After a gargantuan arrival (the impact of which can still be felt in the music of young-ins like Avril Lavigne, Katy Rose, and Fefe Dobson), Alanis Morissette slipped quickly into irrelevance. The spiritually and musically dense Supposed Former Infatuation Junkie flew just over the heads of pretty much everyone, and Under Rug Swept, though substantially more accessible, did little to rekindle the fervor that surrounded the singer’s U.S. debut, Jagged Little Pill.
While “You Oughta Know” might be her legacy, Alanis’s artistic identity lies in tracks like “Head Over Feet,” “Thank U,” and “Hands Clean,” pop-rock ditties padded with masses of layered guitars, piano, and vocal harmonies. Alanis’s latest, the pleasantly unambitious So-Called Chaos, continues in this vein, forsaking anger for forgiveness and grandeur for simplicity.
The album’s opening track, “Eight Easy Steps,” is distinctly Alanis, a succinct eight-step program for proverbial self-destruction that’s crammed with more ideas than most other artists’ entire bodies of work. In fact, So-Called Chaos, which clocks in at a concise 40 minutes, is only one track longer than her sadly overlooked outtakes album Feast on Scraps, a comparatively aggressive companion to Under Rug Swept that ranks among Alanis’s best.
Despite the slightly off-kilter melodies of songs like “Excuses” and the title track, So-Called Chaos’s music is rarely as progressive as Alanis’s probing lyrics or elastic voice. Occasionally, her unique phrasing borders on unintelligible (she gets tongue-tied attempting to untangle a knotted relationship in “Out Is Through”) and many of her lyrics just sound like so much wishful thinking (“I’m not jealous/I don’t get moved by much,” she declares on “Doth I Protest Too Much,” without an ounce of the biting sarcasm of early songs like “Hand In My Pocket”).

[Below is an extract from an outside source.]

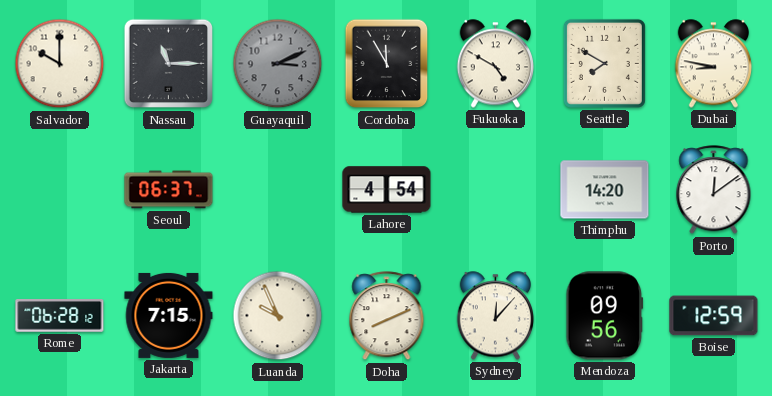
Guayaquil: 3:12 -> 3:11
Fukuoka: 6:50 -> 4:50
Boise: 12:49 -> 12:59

Still, it’s this flawed ambiguity that makes songs like “Spineless” even more fascinating: When Alanis sings, “I’ll be opinion-less and silent/I’ll be the prettiest appendage to ever lose herself,” it sounds like she actually means it. Indulging the contradictions is what latter-day Alanis is all about. “Everything,” So-Called Chaos’s quiet yet worthy lead single, is an ode to the endurance of unconditional love. And it’s these softer moments, which also include the ballads “This Grudge” and “Not All Me,” that find Alanis at her most truthful. Of course, her ability to rail along with a full orchestra (as she did magnificently on “Uninvited”) or a wall of shrieking guitars (“You Oughta Know”) will be sorely missed.